Figure 1
Principle of DPIV: A laser sheet illuminates the particles contained in the fluid. A high-speed camera records the displacement of the particle pattern.
Figure 2
DPIV analyses in PIVlab. Overview of the workflow and the implemented features that are presented in the next sections.
Figure 3
The effect of several pre-processing techniques, see text for a description.
Figure 4
Calculation of the correlation matrix using DCC as it is performed in MATLAB. Interrogation area A (size 4·4 pixels) is correlated with interrogation area B (size 8·8 pixels) and yields the correlation matrix (size 9·9 pixels). Adapted from [8].
Figure 5
Correlation matrices of the DCC (top) and the DFT approach (bottom), interrogation area A is 64·64 pixels for both DCC and DFT. Area B is 128·128 pixels in DCC and 64·64 pixels in DFT. In DCC, the background noise does not increase up to a displacement of 32 pixels. In DFT, background noise immediately increases if the displacement is larger than 0 pixels. A displacement of more than 32 pixels will flip the correlation peak to the opposite side of the correlation matrix, and thus makes correct measurements impossible.
Figure 6
A: Calculation speed of DCC in comparison with DFT (both calculations performed in MATLAB). For the FFT calculations, FFTW is used [17] which accepts inputs of arbitrary size, but is slow for sizes that are prime or which have large prime factors (note the peaks in the graph). Generally, the DFT approach is much faster. B: Principle of the window deformation technique. Left: After the first interrogation pass, displacement information is present at nine positions inside the interrogation area.

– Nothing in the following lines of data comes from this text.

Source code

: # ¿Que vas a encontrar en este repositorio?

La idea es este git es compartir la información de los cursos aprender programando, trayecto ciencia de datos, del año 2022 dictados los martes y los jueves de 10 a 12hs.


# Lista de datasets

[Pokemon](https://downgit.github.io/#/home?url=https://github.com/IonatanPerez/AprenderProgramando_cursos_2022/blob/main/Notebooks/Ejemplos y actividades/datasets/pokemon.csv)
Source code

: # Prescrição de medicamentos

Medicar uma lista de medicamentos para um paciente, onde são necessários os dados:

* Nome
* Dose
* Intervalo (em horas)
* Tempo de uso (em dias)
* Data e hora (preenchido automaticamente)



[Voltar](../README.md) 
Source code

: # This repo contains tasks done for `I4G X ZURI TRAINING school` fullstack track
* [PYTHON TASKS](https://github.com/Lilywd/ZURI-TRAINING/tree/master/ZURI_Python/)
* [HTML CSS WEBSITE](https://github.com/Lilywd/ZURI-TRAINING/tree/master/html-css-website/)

This information is interpolated to derive the displacement of every pixel of the interrogation area. Subsequently, interrogation area B is deformed, followed by several additional interrogation passes.
Figure 7
Principle of the Gaussian 2·3-point fit: Sub-pixel precision is achieved by fitting a one-dimensional Gaussian function (solid line) to the integer intensity distribution of the correlation matrix (dots) for both axes independently (only one axis is shown here).
Figure 8
Procedure for testing several interpolation techniques. Left: Original velocity data. Middle: Data is removed at random positions. Right: Gaps are filled with interpolation and compared to the original velocity data.
Figure 9
Performance of popular interpolators. The boundary value solver performs best under the presence of larger amounts (> 10%) of missing data. n = 1000.
Figure 10
Validation of smoothing algorithms. Left: Maximum absolute difference between the calculated velocities and the true velocities in percent of the maximum true velocity. Right: Mean absolute difference. n=250.